╔══
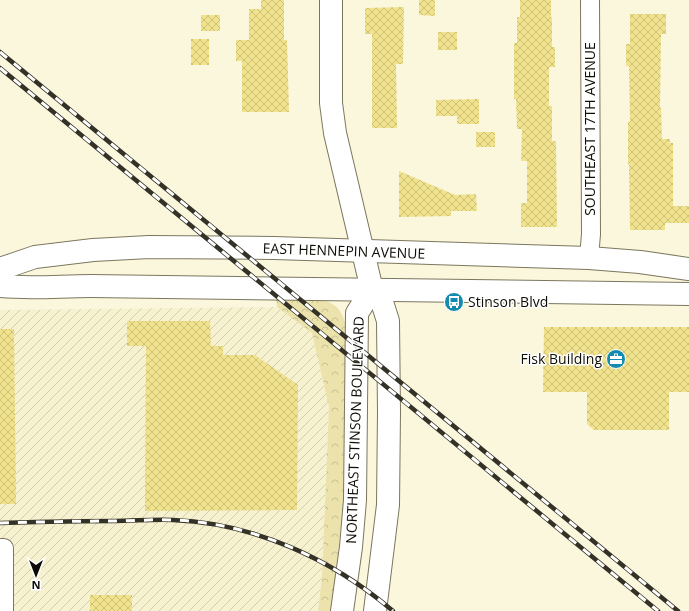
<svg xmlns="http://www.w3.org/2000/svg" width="689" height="611" font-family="'Open Sans',sans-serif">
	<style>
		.industrial { fill: url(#industrial-furrows) }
		.park { fill: url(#park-crowns) }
		.building { fill: url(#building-cross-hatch) }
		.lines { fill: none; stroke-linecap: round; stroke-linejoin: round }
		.street-casing { stroke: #7b775f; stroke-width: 20 }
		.secondary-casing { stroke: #7b775f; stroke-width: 24 }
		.street { stroke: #fff; stroke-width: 18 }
		.secondary { stroke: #fff; stroke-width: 22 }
		.rail-casing { stroke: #343227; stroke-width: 4.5 }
		.rail { stroke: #fff; stroke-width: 3; stroke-dasharray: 9; stroke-linecap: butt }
		.labels { text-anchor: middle; stroke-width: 3; stroke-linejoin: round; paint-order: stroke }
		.street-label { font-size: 14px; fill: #0e0d05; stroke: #fff }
		.poi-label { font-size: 14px; fill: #0e0d05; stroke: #fff; text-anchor: start }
	</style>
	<defs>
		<pattern id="industrial-furrows" width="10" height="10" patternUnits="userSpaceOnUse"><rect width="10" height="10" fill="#f6f1ce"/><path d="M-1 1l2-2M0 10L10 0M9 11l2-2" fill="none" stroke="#d2cdaf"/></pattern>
		<pattern id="park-crowns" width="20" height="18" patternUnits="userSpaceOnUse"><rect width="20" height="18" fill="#ebe2ac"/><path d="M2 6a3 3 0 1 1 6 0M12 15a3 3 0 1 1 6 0" fill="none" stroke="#c8c192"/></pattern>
		<pattern id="building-cross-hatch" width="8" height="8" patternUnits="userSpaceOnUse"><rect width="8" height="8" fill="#f1e28d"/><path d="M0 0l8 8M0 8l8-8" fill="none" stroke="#cdc178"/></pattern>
	</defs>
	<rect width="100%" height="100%" fill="#fbf7dd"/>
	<polygon class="industrial" points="277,307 312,333 329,407 322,577 318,611 0,611 0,310"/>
	<path class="park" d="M318 299C335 302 343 310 346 327L344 505 331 611H318L322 577 329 407 312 333 277 307 276 300Z"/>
	<g class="building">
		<polygon points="261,0 284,0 284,40 287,40 289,112 242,112 242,61 236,61 236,40 249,40 249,9 261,9"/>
		<polygon points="419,0 435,0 435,16 419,15"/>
		<polygon points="520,0 551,0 551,17 552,17 552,47 555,47 555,67 549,67 549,106 552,106 552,141 556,141 557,227 521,227 521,203 527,203 527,161 521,161 522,129 517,129 516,99 514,99 514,43 517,43 517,17 520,17"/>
		<polygon points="404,7 403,64 396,64 397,128 372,128 372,34 365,34 365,8"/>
		<polygon points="630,14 666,14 666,34 661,34 660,108 661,108 662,139 670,139 670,143 673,143 673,206 689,206 689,223 665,223 665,230 630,230 629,164 628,164 628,122 630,122 629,66 626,66 626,44 630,44"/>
		<rect x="201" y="15" width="19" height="16"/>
		<rect x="438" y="32" width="19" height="18"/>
		<rect x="191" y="39" width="18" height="26"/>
		<polygon points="479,99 479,124 457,124 457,116 436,116 436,100"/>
		<rect x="476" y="132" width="19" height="15"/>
		<polygon points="399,171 455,195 476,194 477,211 451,211 451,216 399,217"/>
		<polygon points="127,321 210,321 211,346 223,346 223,355 255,355 298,385 297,510 145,511 146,346 127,346"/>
		<polygon points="544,327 689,327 689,392 669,392 669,430 594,430 587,424 587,392 543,392"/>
		<polygon points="0,329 14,329 16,504 0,504"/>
		<rect x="90" y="595" width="42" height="16"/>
	</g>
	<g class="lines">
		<defs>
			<g id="street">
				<polyline points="589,258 591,234 590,0"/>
				<polyline points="0,548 4,548 4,611"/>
			</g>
			<g id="secondary">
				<polyline points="331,0 331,103 335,133 372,290 382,302 388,321 389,412 388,505 375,611"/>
				<polyline points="0,269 35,257 93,250 149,247 274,248 589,258 640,262 689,269"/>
				<path d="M0 286C31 289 60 286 91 286L689 294"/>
				<polyline points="342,611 351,547 355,500 357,313 372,290"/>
			</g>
		</defs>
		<use href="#street" class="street-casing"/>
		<use href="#secondary" class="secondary-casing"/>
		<use href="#street" class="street"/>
		<use href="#secondary" class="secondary"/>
		<defs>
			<g id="rail">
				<polyline points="0,52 678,611"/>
				<polyline points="0,68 658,611"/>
				<path d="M0 523C38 522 77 521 115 521 134 521 154 519 173 520 254 523 332 559 393 611"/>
			</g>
		</defs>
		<use href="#rail" class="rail-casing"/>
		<use href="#rail" class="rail"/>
	</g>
	<defs>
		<symbol id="bus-disc" viewBox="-11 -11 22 22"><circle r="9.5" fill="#148aae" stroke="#fff"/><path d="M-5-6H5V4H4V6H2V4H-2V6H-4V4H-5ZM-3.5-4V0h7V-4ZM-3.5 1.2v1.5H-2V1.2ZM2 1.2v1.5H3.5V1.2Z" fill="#fff"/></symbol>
		<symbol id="office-disc" viewBox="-11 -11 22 22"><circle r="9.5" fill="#148aae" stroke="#fff"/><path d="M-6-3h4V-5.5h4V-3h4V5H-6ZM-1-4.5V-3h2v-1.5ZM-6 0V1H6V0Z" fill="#fff"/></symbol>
	</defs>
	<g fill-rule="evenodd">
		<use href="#bus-disc" x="443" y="291" width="22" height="22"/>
		<use href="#office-disc" x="605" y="348" width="22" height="22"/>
	</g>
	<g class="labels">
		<g class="street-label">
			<text transform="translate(590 129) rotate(-90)" y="5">SOUTHEAST 17TH AVENUE</text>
			<text transform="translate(344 251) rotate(2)" y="5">EAST HENNEPIN AVENUE</text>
			<text transform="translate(355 430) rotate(-88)" y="5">NORTHEAST STINSON BOULEVARD</text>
		</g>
		<g class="poi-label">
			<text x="468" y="307">Stinson Blvd</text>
			<text x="602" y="364" text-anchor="end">Fisk Building</text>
		</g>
	</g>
	<g transform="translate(36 575) rotate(180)" stroke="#ffffff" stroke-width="3" paint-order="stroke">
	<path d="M0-3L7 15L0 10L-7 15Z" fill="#0e0d05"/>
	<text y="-6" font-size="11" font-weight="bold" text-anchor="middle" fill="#0e0d05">N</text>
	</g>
</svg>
╚══
# [TASK GOAL]
I need every line of the data that has the word "lines"; please list them.

# [RESULT FOR THIS TASK]
		.lines { fill: none; stroke-linecap: round; stroke-linejoin: round }
	<g class="lines">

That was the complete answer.